[Electronics source listings]
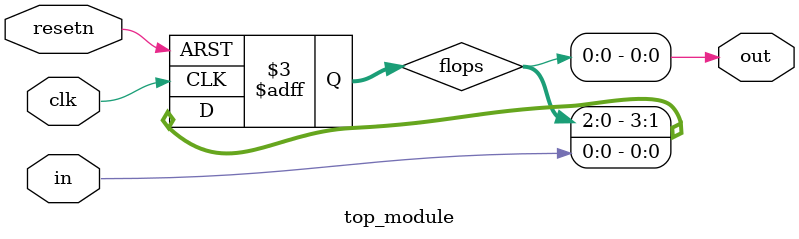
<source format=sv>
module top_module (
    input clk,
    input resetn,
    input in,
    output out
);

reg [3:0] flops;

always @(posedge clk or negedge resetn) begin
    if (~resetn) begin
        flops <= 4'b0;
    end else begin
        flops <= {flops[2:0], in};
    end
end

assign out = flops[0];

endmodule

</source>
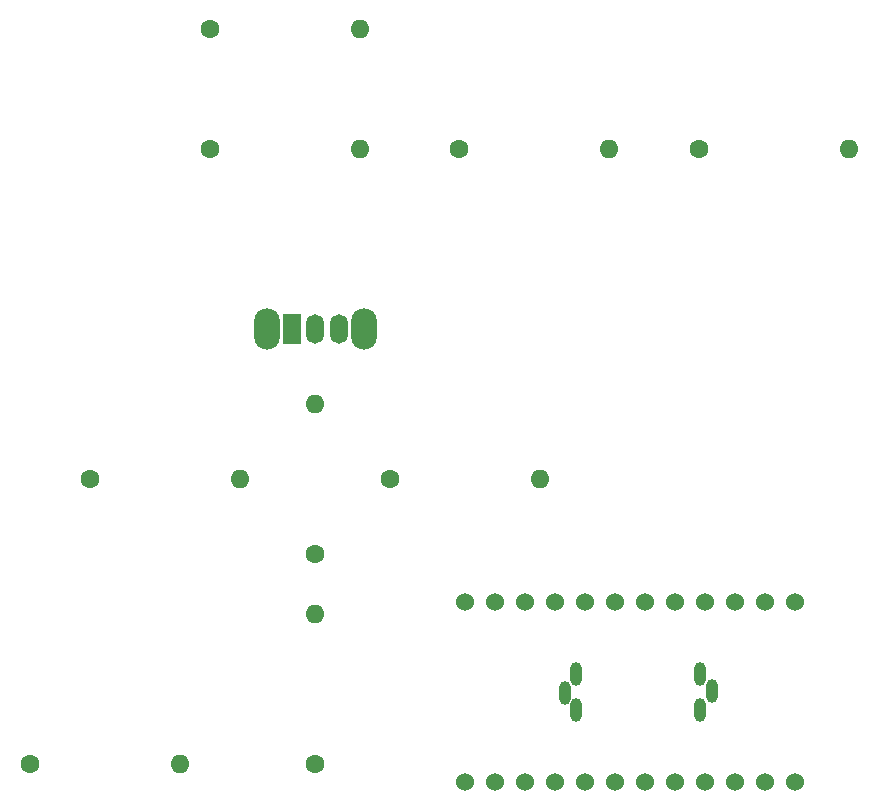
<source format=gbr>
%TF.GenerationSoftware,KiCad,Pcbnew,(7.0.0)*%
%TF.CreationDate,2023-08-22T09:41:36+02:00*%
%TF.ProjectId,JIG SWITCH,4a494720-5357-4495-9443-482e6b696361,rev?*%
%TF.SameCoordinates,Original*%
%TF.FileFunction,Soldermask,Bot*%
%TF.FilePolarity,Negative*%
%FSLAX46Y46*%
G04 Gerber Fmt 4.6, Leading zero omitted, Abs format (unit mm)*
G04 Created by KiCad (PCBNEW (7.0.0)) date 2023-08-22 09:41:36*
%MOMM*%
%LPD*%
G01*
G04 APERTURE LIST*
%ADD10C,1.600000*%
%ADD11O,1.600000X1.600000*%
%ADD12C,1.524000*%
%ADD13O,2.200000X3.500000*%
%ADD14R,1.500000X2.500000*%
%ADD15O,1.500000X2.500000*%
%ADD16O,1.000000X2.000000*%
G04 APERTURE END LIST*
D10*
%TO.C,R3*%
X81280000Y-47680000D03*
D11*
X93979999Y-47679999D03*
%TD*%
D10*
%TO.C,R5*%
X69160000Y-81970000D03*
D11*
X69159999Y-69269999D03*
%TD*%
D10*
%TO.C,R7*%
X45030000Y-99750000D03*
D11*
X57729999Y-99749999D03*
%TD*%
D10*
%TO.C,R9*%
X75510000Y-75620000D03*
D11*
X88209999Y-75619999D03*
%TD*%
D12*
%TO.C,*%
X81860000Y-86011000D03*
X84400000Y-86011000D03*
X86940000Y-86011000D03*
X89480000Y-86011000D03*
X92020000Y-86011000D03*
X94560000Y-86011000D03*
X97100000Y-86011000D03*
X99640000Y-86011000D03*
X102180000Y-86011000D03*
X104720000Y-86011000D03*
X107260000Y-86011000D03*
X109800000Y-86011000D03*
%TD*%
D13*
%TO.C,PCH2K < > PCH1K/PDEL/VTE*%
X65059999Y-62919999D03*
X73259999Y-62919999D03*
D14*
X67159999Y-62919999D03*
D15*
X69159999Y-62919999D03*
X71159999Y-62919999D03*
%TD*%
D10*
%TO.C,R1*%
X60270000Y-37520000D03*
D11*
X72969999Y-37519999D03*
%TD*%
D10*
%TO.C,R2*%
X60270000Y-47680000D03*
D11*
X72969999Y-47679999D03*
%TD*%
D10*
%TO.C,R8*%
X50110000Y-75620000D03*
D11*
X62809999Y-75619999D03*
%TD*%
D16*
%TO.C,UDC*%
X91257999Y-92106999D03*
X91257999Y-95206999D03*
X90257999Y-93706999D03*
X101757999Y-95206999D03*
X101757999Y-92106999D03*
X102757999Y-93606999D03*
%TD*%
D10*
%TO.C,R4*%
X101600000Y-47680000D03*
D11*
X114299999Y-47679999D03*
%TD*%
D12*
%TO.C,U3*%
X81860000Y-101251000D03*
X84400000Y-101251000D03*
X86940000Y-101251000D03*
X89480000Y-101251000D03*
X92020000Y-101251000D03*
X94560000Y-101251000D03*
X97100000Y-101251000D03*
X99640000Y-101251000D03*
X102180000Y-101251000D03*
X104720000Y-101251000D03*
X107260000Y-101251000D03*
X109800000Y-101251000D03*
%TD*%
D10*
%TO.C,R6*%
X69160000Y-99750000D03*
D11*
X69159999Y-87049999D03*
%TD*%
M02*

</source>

_Work request_
Each entry above should be printed exactly, and any picture in it left out.

_Problem solution_
<source format=sv>
module top_module (
    input clk,
    input resetn,
    input in,
    output out
);

reg [3:0] flops;

always @(posedge clk or negedge resetn) begin
    if (~resetn) begin
        flops <= 4'b0;
    end else begin
        flops <= {flops[2:0], in};
    end
end

assign out = flops[0];

endmodule

</source>
<source format=gbr>
%TF.GenerationSoftware,KiCad,Pcbnew,(7.0.0)*%
%TF.CreationDate,2023-08-22T09:41:36+02:00*%
%TF.ProjectId,JIG SWITCH,4a494720-5357-4495-9443-482e6b696361,rev?*%
%TF.SameCoordinates,Original*%
%TF.FileFunction,Soldermask,Bot*%
%TF.FilePolarity,Negative*%
%FSLAX46Y46*%
G04 Gerber Fmt 4.6, Leading zero omitted, Abs format (unit mm)*
G04 Created by KiCad (PCBNEW (7.0.0)) date 2023-08-22 09:41:36*
%MOMM*%
%LPD*%
G01*
G04 APERTURE LIST*
%ADD10C,1.600000*%
%ADD11O,1.600000X1.600000*%
%ADD12C,1.524000*%
%ADD13O,2.200000X3.500000*%
%ADD14R,1.500000X2.500000*%
%ADD15O,1.500000X2.500000*%
%ADD16O,1.000000X2.000000*%
G04 APERTURE END LIST*
D10*
%TO.C,R3*%
X81280000Y-47680000D03*
D11*
X93979999Y-47679999D03*
%TD*%
D10*
%TO.C,R5*%
X69160000Y-81970000D03*
D11*
X69159999Y-69269999D03*
%TD*%
D10*
%TO.C,R7*%
X45030000Y-99750000D03*
D11*
X57729999Y-99749999D03*
%TD*%
D10*
%TO.C,R9*%
X75510000Y-75620000D03*
D11*
X88209999Y-75619999D03*
%TD*%
D12*
%TO.C,*%
X81860000Y-86011000D03*
X84400000Y-86011000D03*
X86940000Y-86011000D03*
X89480000Y-86011000D03*
X92020000Y-86011000D03*
X94560000Y-86011000D03*
X97100000Y-86011000D03*
X99640000Y-86011000D03*
X102180000Y-86011000D03*
X104720000Y-86011000D03*
X107260000Y-86011000D03*
X109800000Y-86011000D03*
%TD*%
D13*
%TO.C,PCH2K < > PCH1K/PDEL/VTE*%
X65059999Y-62919999D03*
X73259999Y-62919999D03*
D14*
X67159999Y-62919999D03*
D15*
X69159999Y-62919999D03*
X71159999Y-62919999D03*
%TD*%
D10*
%TO.C,R1*%
X60270000Y-37520000D03*
D11*
X72969999Y-37519999D03*
%TD*%
D10*
%TO.C,R2*%
X60270000Y-47680000D03*
D11*
X72969999Y-47679999D03*
%TD*%
D10*
%TO.C,R8*%
X50110000Y-75620000D03*
D11*
X62809999Y-75619999D03*
%TD*%
D16*
%TO.C,UDC*%
X91257999Y-92106999D03*
X91257999Y-95206999D03*
X90257999Y-93706999D03*
X101757999Y-95206999D03*
X101757999Y-92106999D03*
X102757999Y-93606999D03*
%TD*%
D10*
%TO.C,R4*%
X101600000Y-47680000D03*
D11*
X114299999Y-47679999D03*
%TD*%
D12*
%TO.C,U3*%
X81860000Y-101251000D03*
X84400000Y-101251000D03*
X86940000Y-101251000D03*
X89480000Y-101251000D03*
X92020000Y-101251000D03*
X94560000Y-101251000D03*
X97100000Y-101251000D03*
X99640000Y-101251000D03*
X102180000Y-101251000D03*
X104720000Y-101251000D03*
X107260000Y-101251000D03*
X109800000Y-101251000D03*
%TD*%
D10*
%TO.C,R6*%
X69160000Y-99750000D03*
D11*
X69159999Y-87049999D03*
%TD*%
M02*

</source>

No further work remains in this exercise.